Reproduce only the lines from the one containing "Sensitivity Linked to Neuropathy" through the end of the data, exactly as they stand.

######

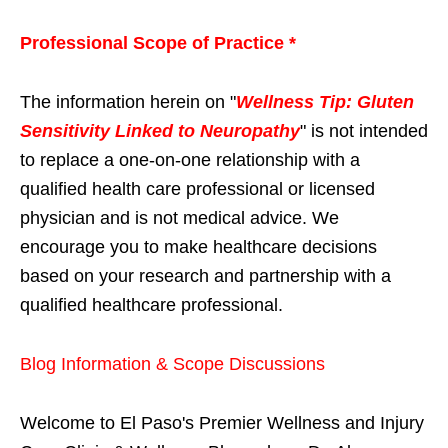
Professional Scope of Practice *
The information herein on "
Wellness Tip: Gluten
Sensitivity Linked to Neuropathy
" is not intended
to replace a one-on-one relationship with a
qualified health care professional or licensed
physician and is not medical advice. We
encourage you to make healthcare decisions
based on your research and partnership with a
qualified healthcare professional.
Blog Information & Scope Discussions
Welcome to El Paso's Premier Wellness and Injury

######

• Task output
Sensitivity Linked to Neuropathy
" is not intended
to replace a one-on-one relationship with a
qualified health care professional or licensed
physician and is not medical advice. We
encourage you to make healthcare decisions
based on your research and partnership with a
qualified healthcare professional.
Blog Information & Scope Discussions
Welcome to El Paso's Premier Wellness and Injury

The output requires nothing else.